Il destourne les yeux d’un objet esclatant,
Et ne sçauroit souffrir ce qui luy desplaist tant.
Mais comme le soir vient, la beauté sans esgale,
Est conduite avec pompe à la tente royale :
Alaric la luy cede, et cét illustre amant,
Se separe à regret d’un objet si charmant.
Le malheureux Wermond accablé de tristesse,
N’osant le regarder, se cache dans la presse :
Mais le roy le descouvre, et d’un ton obligeant,
Au lieu de l’accabler d’un reproche outrageant,
Le flatte ; le console ; et malgré sa deffaite,
N’impute qu’au destin la faute qu’il a faite.
Alors tout se retire, et dans le camp destruit,
Chacun le mieux qu’il peut, cherche à passer la nuit :
Attendant qu’à loisir les prochaines vallées,
Reparent de leur bois tant de huttes bruslées.

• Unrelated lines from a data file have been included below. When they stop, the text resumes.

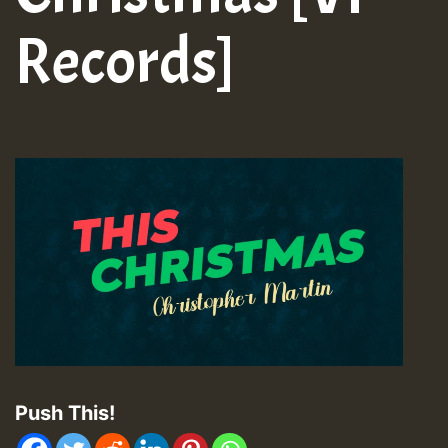
Records]
Push This!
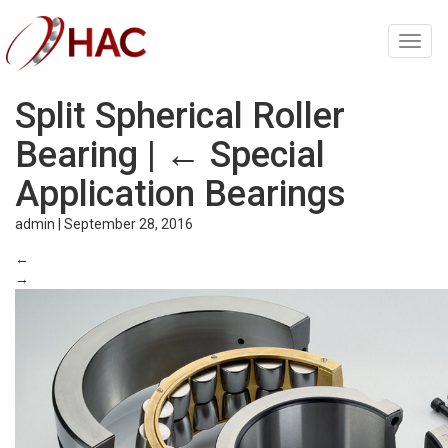
Toggl
navig
Split Spherical Roller
Bearing
|
←
Special
Application Bearings
admin
|
September 28, 2016
←
→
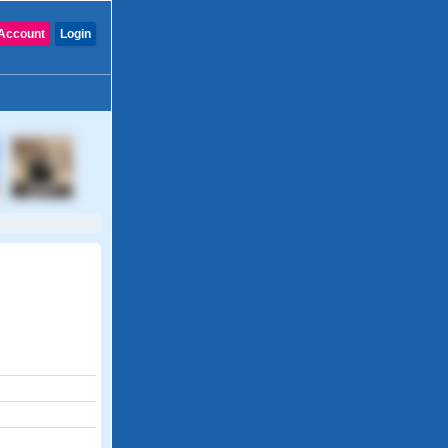
Account
Login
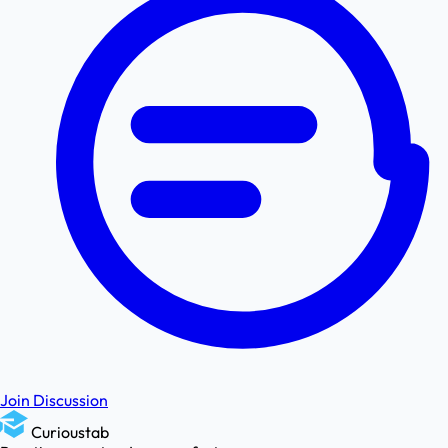
Join Discussion
Curioustab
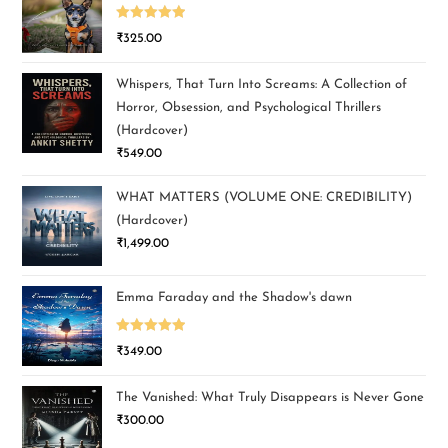
Rated
5.00
₹
325.00
out of 5
Whispers, That Turn Into Screams: A Collection of
Horror, Obsession, and Psychological Thrillers
(Hardcover)
₹
549.00
WHAT MATTERS (VOLUME ONE: CREDIBILITY)
(Hardcover)
₹
1,499.00
Emma Faraday and the Shadow's dawn
Rated
5.00
₹
349.00
out of 5
The Vanished: What Truly Disappears is Never Gone
₹
300.00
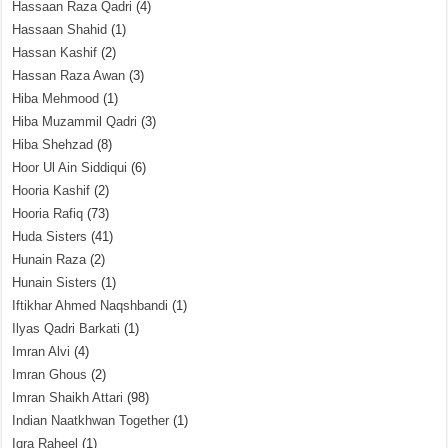
Hassaan Raza Qadri
(4)
Hassaan Shahid
(1)
Hassan Kashif
(2)
Hassan Raza Awan
(3)
Hiba Mehmood
(1)
Hiba Muzammil Qadri
(3)
Hiba Shehzad
(8)
Hoor Ul Ain Siddiqui
(6)
Hooria Kashif
(2)
Hooria Rafiq
(73)
Huda Sisters
(41)
Hunain Raza
(2)
Hunain Sisters
(1)
Iftikhar Ahmed Naqshbandi
(1)
Ilyas Qadri Barkati
(1)
Imran Alvi
(4)
Imran Ghous
(2)
Imran Shaikh Attari
(98)
Indian Naatkhwan Together
(1)
Iqra Raheel
(1)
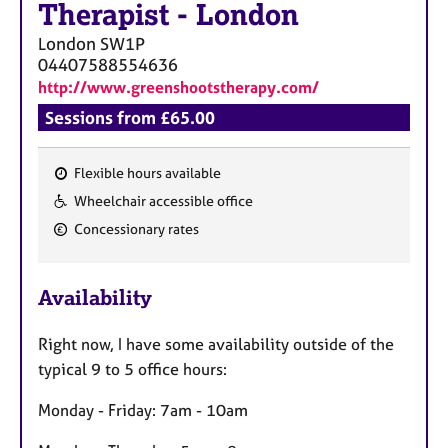
Therapist
-
London
London
SW1P
04407588554636
http://www.greenshootstherapy.com/
Sessions from £65.00
Flexible hours available
F
Wheelchair accessible office
e
Concessionary rates
a
t
u
Availability
r
e
Right now, I have some availability outside of the
s
typical 9 to 5 office hours:
Monday - Friday: 7am - 10am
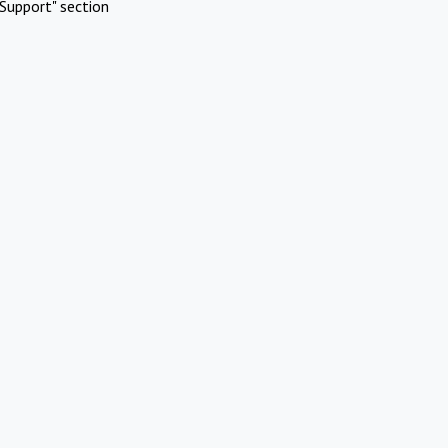
Support" section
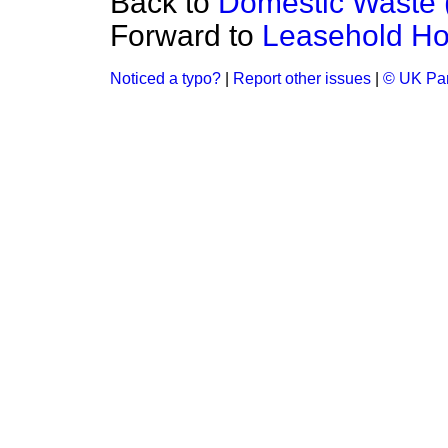
Back to
Domestic Waste 
Forward to
Leasehold Ho
Noticed a typo?
|
Report other issues
|
© UK Par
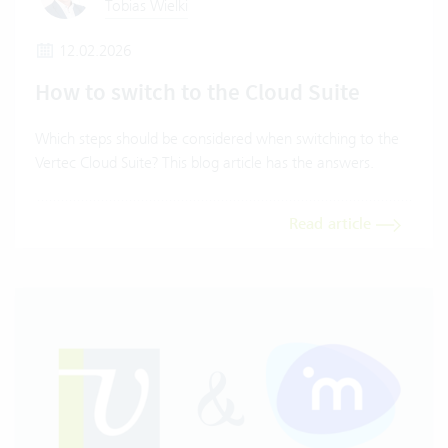
Tobias Wielki
12.02.2026
How to switch to the Cloud Suite
Which steps should be considered when switching to the
Vertec Cloud Suite? This blog article has the answers.
Read article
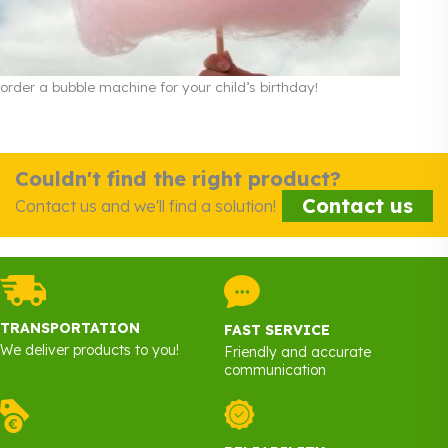
order a bubble machine for your child’s birthday!
Couldn't find the right product?
Contact us
Contact us and we'll find a solution!
TRANSPORTATION
FAST SERVICE
We deliver products to you!
Friendly and accurate
communication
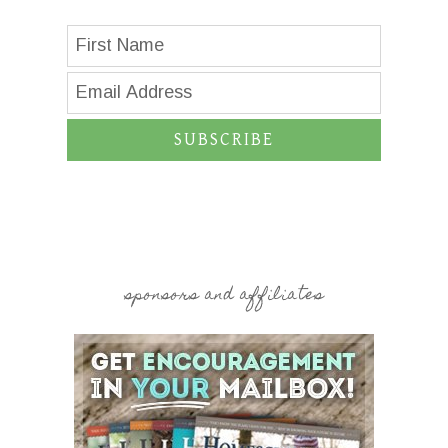
SUBSCRIBE
sponsors and affiliates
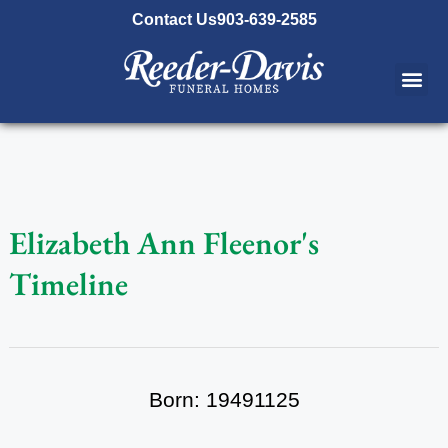
content
Contact Us
903-639-2585
Elizabeth Ann Fleenor's
Timeline
Born: 19491125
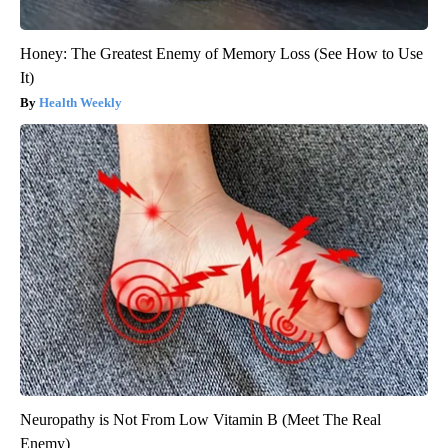
Honey: The Greatest Enemy of Memory Loss (See How to Use
It)
Health Weekly
Neuropathy is Not From Low Vitamin B (Meet The Real
Enemy)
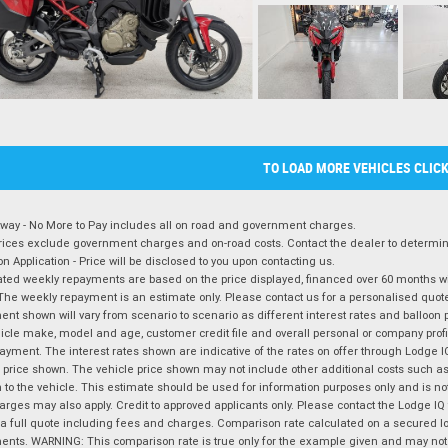
TO LOAD MORE VEHICLES CLIC
way - No More to Pay includes all on road and government charges.
ices exclude government charges and on-road costs. Contact the dealer to determine
on Application - Price will be disclosed to you upon contacting us.
ted weekly repayments are based on the price displayed, financed over 60 months with
The weekly repayment is an estimate only. Please contact us for a personalised quot
nt shown will vary from scenario to scenario as different interest rates and balloo
icle make, model and age, customer credit file and overall personal or company profil
ayment. The interest rates shown are indicative of the rates on offer through Lodge 
 price shown. The vehicle price shown may not include other additional costs such 
n to the vehicle. This estimate should be used for information purposes only and is not
rges may also apply. Credit to approved applicants only. Please contact the Lodge 
 a full quote including fees and charges. Comparison rate calculated on a secured lo
nts. WARNING: This comparison rate is true only for the example given and may not i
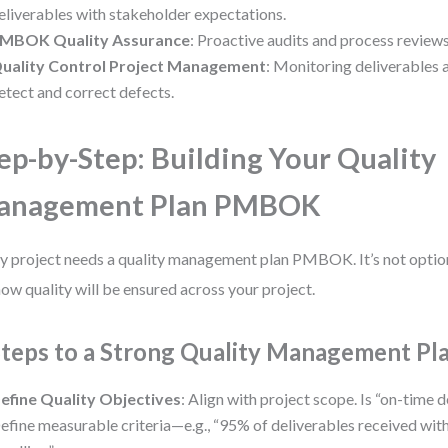
eliverables with stakeholder expectations.
MBOK Quality Assurance
: Proactive audits and process reviews
uality Control Project Management
: Monitoring deliverables a
etect and correct defects.
ep-by-Step: Building Your Quality
anagement Plan PMBOK
y project needs a quality management plan PMBOK. It’s not optional
how quality will be ensured across your project.
Steps to a Strong Quality Management Pl
efine Quality Objectives
: Align with project scope. Is “on-time 
efine measurable criteria—e.g., “95% of deliverables received with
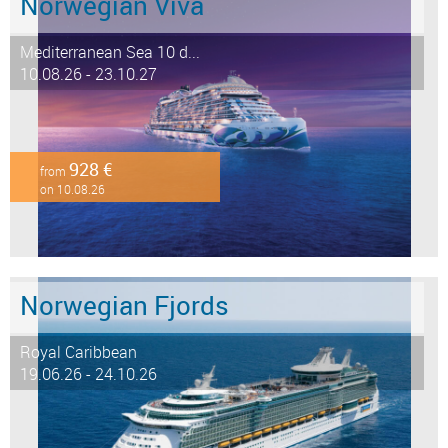
Norwegian Viva
Mediterranean Sea 10 d...
10.08.26 - 23.10.27
928 €
from
on 10.08.26
Norwegian Fjords
Royal Caribbean
19.06.26 - 24.10.26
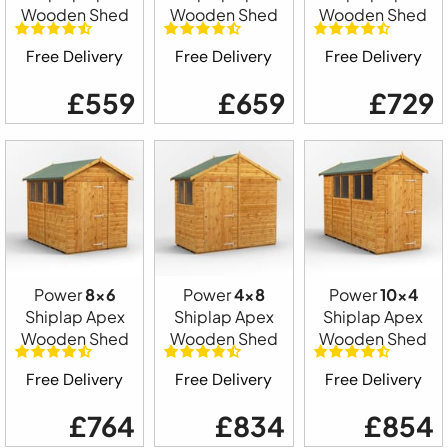
Wooden Shed
Wooden Shed
Wooden Shed
Free Delivery
Free Delivery
Free Delivery
£559
£659
£729
Power
8x6
Power
4x8
Power
10x4
Shiplap Apex
Shiplap Apex
Shiplap Apex
Wooden Shed
Wooden Shed
Wooden Shed
Free Delivery
Free Delivery
Free Delivery
£764
£834
£854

Cependant Alaric se couche et ne dort pas ;
Se releve aussi-tost ; se promene à grands pas ;
Pense, resve, medite, imagine en soy-mesme ;
Considere sa perte, et la connoist extrême ;
Voit cent difficultez à la bien reparer ;
Craint ; mais ne cesse pas en craignant d’esperer.
Or apres cent discours de sa raison subtile,
Enfin il se resoud d’affamer cette ville ;
De chercher les moyens de le faire à propos ;
Et d’espargner par là le sang des braves Goths.